In the first three years, the effects of erosion were much more severe than in subsequent years. Over the first 16 years, yield decreased by two per cent for every centimetre of lost topsoil in the untreated control, on average. “If you’re talking about a very severe erosion event, which would be simulated by the 20 centimetre cut depth rate, that would be essentially 40 per cent yield loss,” said Geddes.

While Larney was interested in the annual productivity rate of one-time amended, eroded soil, Geddes seeks to understand how erosion impacts yield variability and stability. The largest contributor to variability, unsurprisingly, is precipitation, but erosion and amendment treatments do contribute to some of this variability. As cut depth increases, adaptability declines and the risk of yielding below the profitability threshold rises. The more severe the erosion event, the greater the impact the amendments have on long-term productivity.

The first and most obvious observation is that erosion can have a significant impact on wheat yield in southern Alberta, said Geddes. “If you’re considering amending an eroded soil to help restore productivity, what we’re finding is that the best and most consistent amendments are manure, followed by topsoil replacement, followed by the fertilizer,” said Geddes.

“Over time, the impact of those amendments does appear to decline somewhat, and more so in the initial years,” he added. “But, to this day, we can still see the effects of those different amendments on yields overall.”


While waterbodies can be inconvenient to work around, the preservation of these riparian areas has benefits that include protection from erosion. Photo courtesy of Cows and Fish.


John Kolk farms 3,000 acres of irrigated land in the Palliser Triangle in southern Alberta, a region famous for low humidity, low moisture and wind. “Most of our soils are lighter soils, so when it dries on top and we don’t get snow cover, we can get fairly significant wind erosion,” he said.

Kolk grows seed canola, dry beans, wheat, barley, flax and peas, sowing with a direct seeder. When he purchased the farm in 2010, he put an erosion reduction action plan in place. Working with Farming Smarter, he has minimized tillage, using it only when incorporating manure, which he applies, in part, to improve aggregate stability. He also experiments with cover crops.
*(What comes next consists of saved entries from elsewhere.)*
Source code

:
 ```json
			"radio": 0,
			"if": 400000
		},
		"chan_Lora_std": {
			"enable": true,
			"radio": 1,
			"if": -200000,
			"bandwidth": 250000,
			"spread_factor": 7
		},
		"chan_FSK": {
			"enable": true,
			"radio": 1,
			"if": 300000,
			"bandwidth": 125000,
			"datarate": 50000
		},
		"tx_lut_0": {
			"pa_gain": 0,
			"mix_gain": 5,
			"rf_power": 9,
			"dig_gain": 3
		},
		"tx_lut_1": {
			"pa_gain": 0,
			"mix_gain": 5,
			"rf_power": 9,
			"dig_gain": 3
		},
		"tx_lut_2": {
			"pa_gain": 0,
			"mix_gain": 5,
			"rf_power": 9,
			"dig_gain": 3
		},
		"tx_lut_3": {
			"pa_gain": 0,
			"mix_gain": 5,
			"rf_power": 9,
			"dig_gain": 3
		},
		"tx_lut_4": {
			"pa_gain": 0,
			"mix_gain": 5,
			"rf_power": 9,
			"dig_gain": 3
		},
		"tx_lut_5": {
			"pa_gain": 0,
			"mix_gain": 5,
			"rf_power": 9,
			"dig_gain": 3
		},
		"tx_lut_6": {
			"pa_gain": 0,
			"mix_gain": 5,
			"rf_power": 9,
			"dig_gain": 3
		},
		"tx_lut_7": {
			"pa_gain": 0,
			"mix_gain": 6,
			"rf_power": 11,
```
Weed control becomes a greater challenge when adopting these methods, he said. “You win on one side and you lose on the other. You need to put the whole package together. That takes experimentation, willingness to take risks and hopefully a little bit of help from society,” he added. “If we can keep our soils healthier and reduce dust in the air, those are benefits to society as well.”

Brian Slenders works hard to beat soil erosion because he and his brother irrigate their 1,600-acre Scandia property, and in heavy wind events, soil moves. During the drought of 2000-01, Slenders found a fence line and drainage ditch pipeline in his region both buried under almost a metre of topsoil. Though his own land was less affected, he and his brother have since worked to keep precious topsoil in place.

Slenders isn’t alone. In recent years, southern Alberta farmers, particularly those under irrigation, have seen a huge increase in major wind events. In the County of Newell where the brothers’ farm is located, erosion has raised so much alarm that farmers have formed a wind erosion committee. Todd Green, director of agricultural services for the County, heads the committee, and Slenders is a member. The group aims to help landowners find reasonable solutions to minimize soil erosion.

“We know it’s hard to stop soil erosion from occurring when it is going on,” said Green. “But after that wind event is done, there are things that can be put in place to help minimize it going forward.”

If no action is taken, the committee issues a soil conservation notice. So far, the County has issued just two notices. In both cases, compliance wasn’t a problem. “Enforcement is by far the worst part of our job,” said Green.

For the most part, emphasized Slenders, farmers in the region take soil erosion seriously. If you’re not prepared, there is no stopping it once it’s underway, he advised. “You’ve got to get ahead of the game.”